Finding that I was not anxious to force matters, he became more at his ease. He addressed me as Mr. Cardover, with stiff and kindly courtesy. We took our cigars out on to the terrace to watch the last of the sunset. He was talking of Oxford, and the changes which had taken place in the University since he was an undergraduate.
“I believe you are a Fellow of Lazarus, Mr. Cardover?”
“Yes.”
“I had a nephew there a few years ago, Lord Halloway, the son of my poor brother-in-law, the Earl of Lovegrove. You may know him.”
“Only by hearsay. He was before my time.”
My grandfather knocked the ash from his cigar. Then, speaking in a low voice, very deliberately, “I’m afraid you have heard nothing good about him. He has not turned out well.”
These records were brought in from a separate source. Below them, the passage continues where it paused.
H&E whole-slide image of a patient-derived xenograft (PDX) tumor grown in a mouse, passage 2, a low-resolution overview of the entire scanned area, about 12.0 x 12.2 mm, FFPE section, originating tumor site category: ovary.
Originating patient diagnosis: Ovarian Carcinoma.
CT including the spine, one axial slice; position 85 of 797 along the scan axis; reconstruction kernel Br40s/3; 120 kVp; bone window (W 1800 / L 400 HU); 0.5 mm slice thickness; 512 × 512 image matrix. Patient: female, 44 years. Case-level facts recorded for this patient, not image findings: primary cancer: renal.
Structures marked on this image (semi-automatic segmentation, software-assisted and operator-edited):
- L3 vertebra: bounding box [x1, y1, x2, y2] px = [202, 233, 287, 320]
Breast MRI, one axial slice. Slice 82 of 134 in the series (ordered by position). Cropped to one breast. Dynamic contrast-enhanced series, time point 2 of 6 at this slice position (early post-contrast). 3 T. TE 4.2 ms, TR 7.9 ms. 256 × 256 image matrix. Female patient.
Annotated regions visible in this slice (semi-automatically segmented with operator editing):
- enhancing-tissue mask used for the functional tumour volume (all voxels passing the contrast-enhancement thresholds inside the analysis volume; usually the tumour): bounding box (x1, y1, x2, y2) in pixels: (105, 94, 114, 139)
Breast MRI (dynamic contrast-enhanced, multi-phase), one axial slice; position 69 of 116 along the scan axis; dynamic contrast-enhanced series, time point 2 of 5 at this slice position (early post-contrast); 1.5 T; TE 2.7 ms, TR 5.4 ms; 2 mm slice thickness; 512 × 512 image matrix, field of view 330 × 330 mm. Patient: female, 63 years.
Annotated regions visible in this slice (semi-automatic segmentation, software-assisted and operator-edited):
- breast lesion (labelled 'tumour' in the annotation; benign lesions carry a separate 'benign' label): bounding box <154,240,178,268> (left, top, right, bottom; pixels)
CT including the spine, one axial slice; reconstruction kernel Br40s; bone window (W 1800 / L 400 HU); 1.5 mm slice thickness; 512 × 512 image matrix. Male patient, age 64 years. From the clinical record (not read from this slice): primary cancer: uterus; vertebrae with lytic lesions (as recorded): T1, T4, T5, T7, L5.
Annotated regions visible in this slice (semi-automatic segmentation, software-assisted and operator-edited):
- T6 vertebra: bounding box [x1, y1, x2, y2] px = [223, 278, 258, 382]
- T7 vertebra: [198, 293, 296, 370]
He paused: I felt that I was being tested. When I kept silent, he continued, “I have no son. He was to have followed me.”
Shortly afterwards he excused himself, saying that he was an old man and retired early to bed.
For six days we maintained our polite and measured interchange of courtesies. I was left free most of the time to entertain myself. He was a perfect host, and knew exactly how far to share my company without appearing niggardly of his companionship or, on the other hand, intruding it on me to such an extent that we wore out our common fund of interests. For myself, I wished that I might see more of him. Never by any direct statement did he own that there was any relationship between us. Yet gradually he began to imply his intention in having me to visit him.